(Dataset records)
┌────────
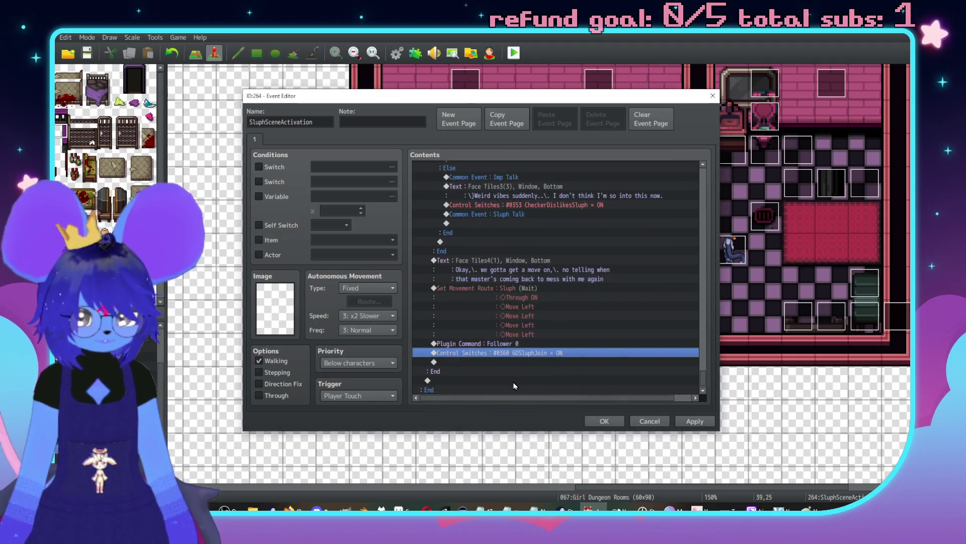
left_click(502, 343)
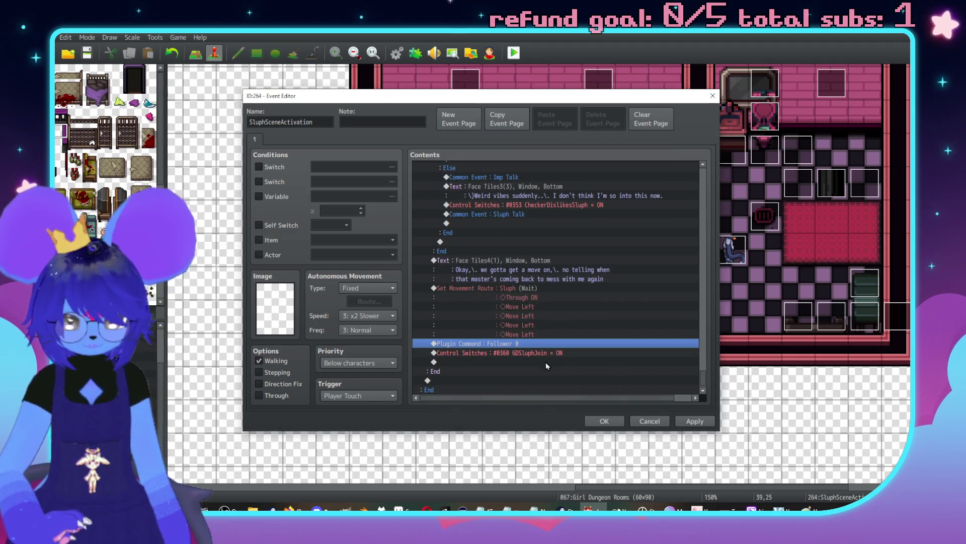
scroll(546, 366, "up", 10)
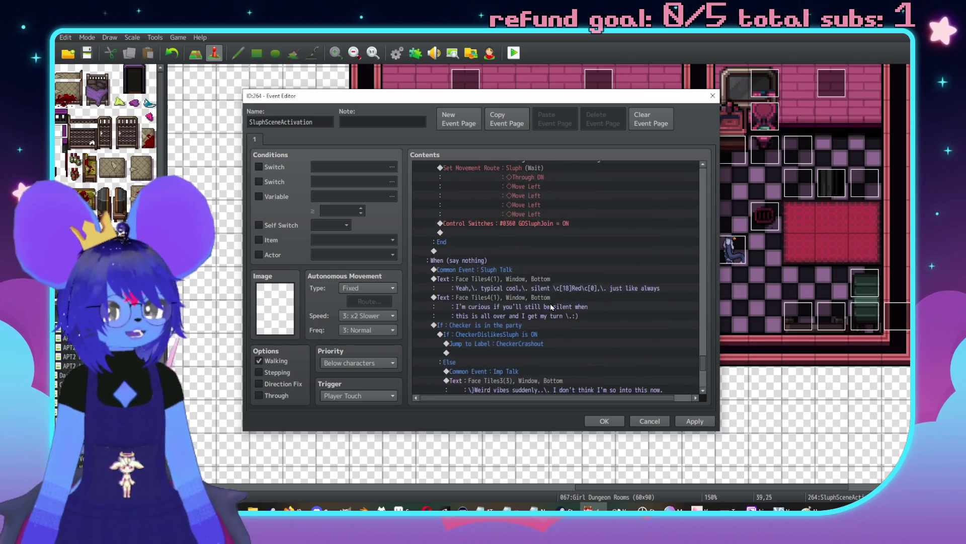
scroll(554, 302, "down", 10)
scroll(558, 308, "up", 2)
scroll(556, 293, "up", 2)
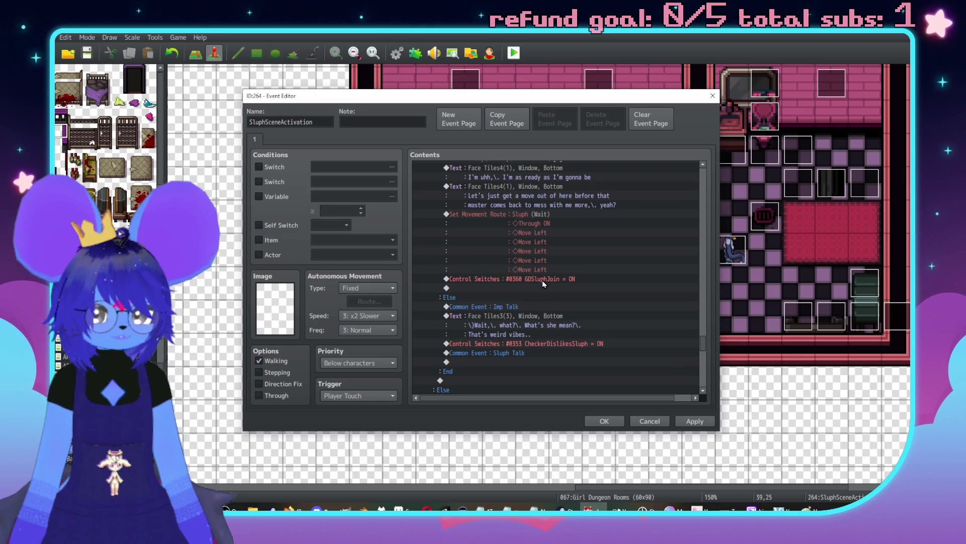
scroll(542, 280, "up", 5)
scroll(535, 298, "up", 4)
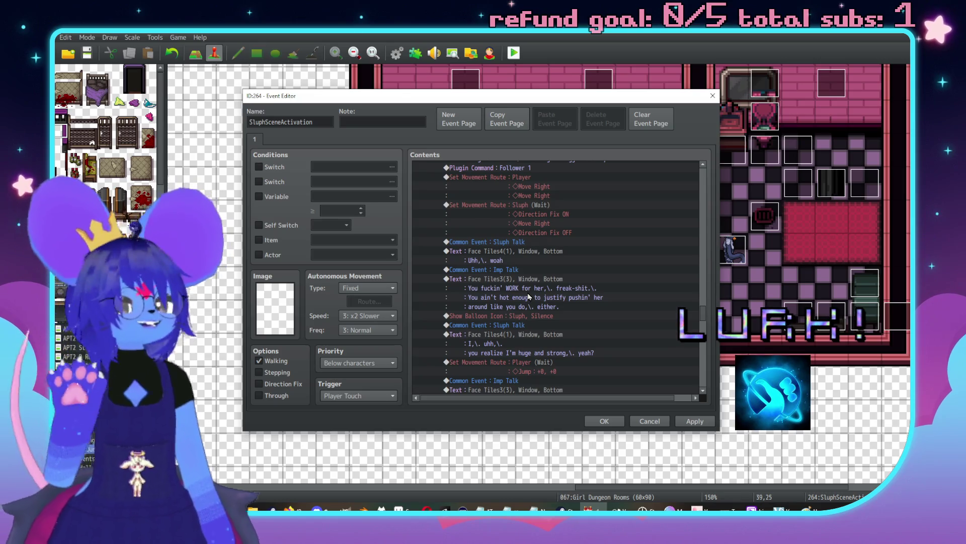
scroll(538, 312, "up", 8)
scroll(533, 313, "up", 10)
└────────
Write out every entry exactly. Pictures do not belong in the copy.

left_click(502, 343)
scroll(546, 366, "up", 10)
scroll(554, 302, "down", 10)
scroll(558, 308, "up", 2)
scroll(556, 293, "up", 2)
scroll(542, 280, "up", 5)
scroll(535, 298, "up", 4)
scroll(538, 312, "up", 8)
scroll(533, 313, "up", 10)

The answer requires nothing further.